I have to say that I was really, really nervous about completing a placement in Obstetrics and Gynaecology (O&G). Being involved in the care of a soon-to-be mother and their precious unborn baby is a huge privilege and responsibility, and up until 5th year it is pretty easy to not have to have dealt with the complications of pregnancy in clinical practice. O&G was a whole new ball game for us medical students.

Emergency training

I was attached to the O&G team at Chelsea and Westminster Hospital for 7 weeks. We began our attachment learning about the basics and what to do in emergency situations; completing simulations as well as learning from patient experiences. I then rotated around clinics, wards, surgery and of course…labour ward.

“Labour Week” is renowned at medical school for being one of the toughest weeks of your medical school journey. We had 6 days (including the weekend) to assist in as many births as possible. This meant 12 hour shifts, and I completed 3 night shifts too (8pm till 8am). What a fantastic experience though! The first time I saw a baby it was overwhelming. So incredible. I do not think I will ever forget the first birth I assisted in, you can see below the extreme happiness/tiredness (it was 6am).

Me post assisting in first baby delivery!

O&G was a chance to get some real hands on experience: scrubbing into surgeries and assisting, taking histories from patients in my own clinic room and having a chance to witness the behind-the-scenes of fertility treatment. I even managed to see a patient in antenatal clinic, and two weeks later saw her be induced and deliver on labour ward!

Towards the end of the attachment, we were asked to present an ethical issue we had witnessed on our attachment. My tutorial group discussed the ethics behind medical students being involved in the healthcare of a woman who had experienced domestic abuse- an important topic as we are often asked to leave the room when the doctor chats to such patient. We presented our worries that we may see our first ever pregnant patient who has experienced domestic abuse as an F1, and so provided recommendations for how we could integrate teaching into the O&G 7 weeks to ensure this didn’t happen. We did not have the answers, as it really is a matter of debate as to where medical students fit into the team in such cases, but we did have a few ideas that we hope will help. Our presentation won the prize for the session, and we walked away with toblerones!

Ethics Presentation Prize, with our tutor group consultant Dr Patel

All in all a great 7 weeks and am so grateful for the opportunities Chelsea and Westminster provided. O&G may or may not be the speciality for me, but it was a really thought-provoking and hands on firm.  Now onto dermatology…!!

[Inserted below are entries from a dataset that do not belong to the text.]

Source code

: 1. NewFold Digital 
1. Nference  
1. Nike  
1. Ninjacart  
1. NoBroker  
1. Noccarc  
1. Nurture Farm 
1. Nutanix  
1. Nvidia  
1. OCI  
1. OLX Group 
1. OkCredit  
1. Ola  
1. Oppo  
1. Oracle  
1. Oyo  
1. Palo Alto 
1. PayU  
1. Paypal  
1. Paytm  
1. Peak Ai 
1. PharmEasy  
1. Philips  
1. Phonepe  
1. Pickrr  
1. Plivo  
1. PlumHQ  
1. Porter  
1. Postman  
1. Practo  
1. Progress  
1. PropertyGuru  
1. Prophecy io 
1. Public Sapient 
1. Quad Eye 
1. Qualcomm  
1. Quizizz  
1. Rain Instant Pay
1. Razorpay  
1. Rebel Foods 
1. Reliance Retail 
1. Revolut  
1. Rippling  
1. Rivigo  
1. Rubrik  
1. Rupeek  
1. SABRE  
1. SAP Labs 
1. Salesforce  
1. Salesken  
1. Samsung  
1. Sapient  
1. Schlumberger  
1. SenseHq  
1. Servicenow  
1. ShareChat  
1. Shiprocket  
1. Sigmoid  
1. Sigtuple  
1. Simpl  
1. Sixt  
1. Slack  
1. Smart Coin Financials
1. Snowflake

3 comments for “5th year placement in Obstetrics and Gynaecology

  1. Pritesh says:

    Sounds like a fantastic placement. I was just wondering what your day-to-day roles were. (I’m a prospective medical student looking to learn about the sorts of things students get to do on their placements)

    1. Mala Mawkin says:

      Thanks! So we get to do all sorts. A good proportion of the time we are sitting in on clinics or following ward rounds. But I was able to take histories from patients in my own clinic room, and examine patients in clinic with the doctor and also assist in deliveries and operations. It really is what you put in- and you can have basic roles of solely observing, but the more you get stuck in the more you get out of it and they do really get you hands on if you want to! Good luck with the application!

      1. Pritesh Patel says:

        Thank you very much, I’ll take that on board. I hope your other placements go just as well!